Qualsivoglia Amministrazione comunale
attuale, di destra o di sinistra, come si dice ancora, considerato l’anzidetto
clima sociale e politico che si respira al presente, potrebbe, per intenderci,
iniziare col risolvere i problemi spiccioli, e, visto che oggi Avola può
contare (forse!) su quei settecento “illuminati” – che erano già pochi rispetto
a una densità demografica di dodici mila abitanti (cosa dire oggi, che siamo
trentaduemila!), potrebbe copiare di pari passo quanto si faceva a fine 1898,
per risolvere il problema impellente in quel momento dei numerosi topi, con una
banale deliberazione avente ad oggetto la collocazione di due gatti nel Teatro.

# # # # #

[Dettagli del problema] Puoi riportare parola per parola il passo del testo su Avola che comincia con "Qualsivoglia Amministrazione comunale" e termina con "gatti nel Teatro."? I record non hanno alcun ruolo in questo compito.

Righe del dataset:

# # # # #

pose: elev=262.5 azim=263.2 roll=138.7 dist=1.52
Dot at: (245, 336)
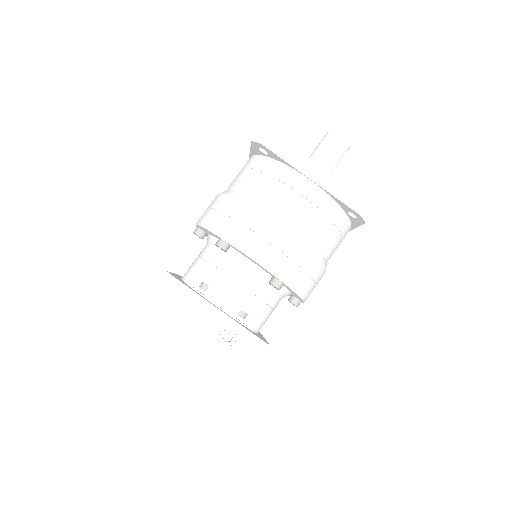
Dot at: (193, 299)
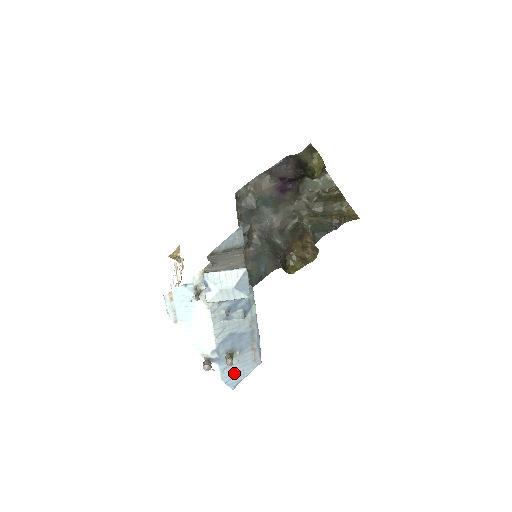
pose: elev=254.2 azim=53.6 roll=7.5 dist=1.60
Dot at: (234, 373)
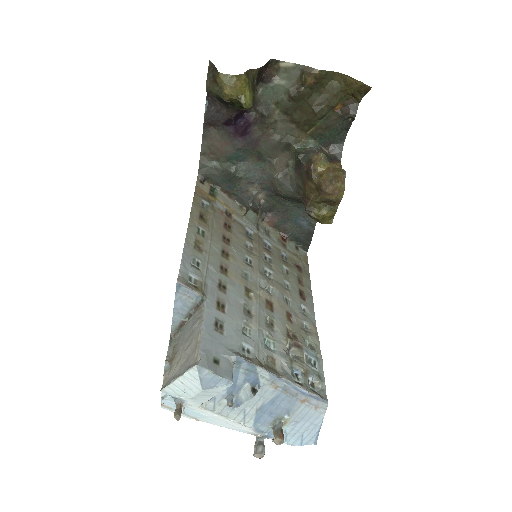
Dot at: (302, 432)
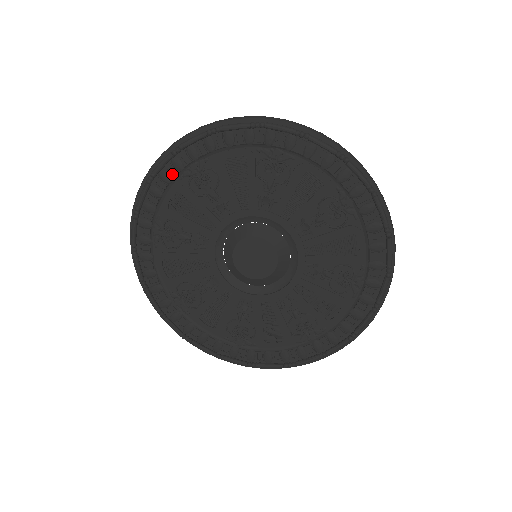
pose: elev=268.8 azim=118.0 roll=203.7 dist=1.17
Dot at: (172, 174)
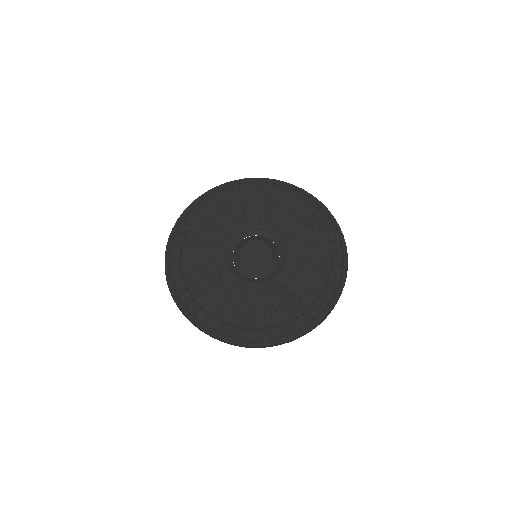
Dot at: (204, 206)
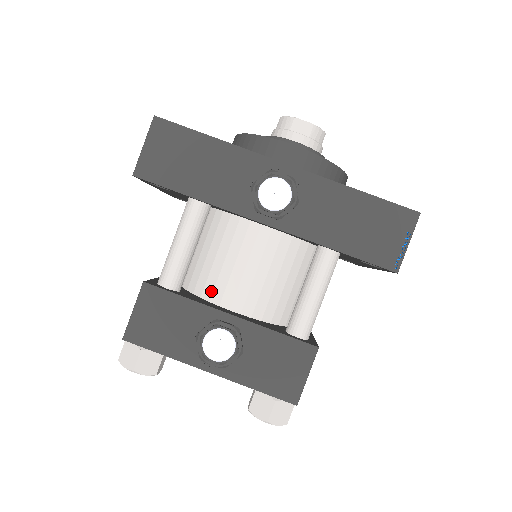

# # # # #

[Risposta seguente]
Qualsivoglia Amministrazione comunale
attuale, di destra o di sinistra, come si dice ancora, considerato l’anzidetto
clima sociale e politico che si respira al presente, potrebbe, per intenderci,
iniziare col risolvere i problemi spiccioli, e, visto che oggi Avola può
contare (forse!) su quei settecento “illuminati” – che erano già pochi rispetto
a una densità demografica di dodici mila abitanti (cosa dire oggi, che siamo
trentaduemila!), potrebbe copiare di pari passo quanto si faceva a fine 1898,
per risolvere il problema impellente in quel momento dei numerosi topi, con una
banale deliberazione avente ad oggetto la collocazione di due gatti nel Teatro.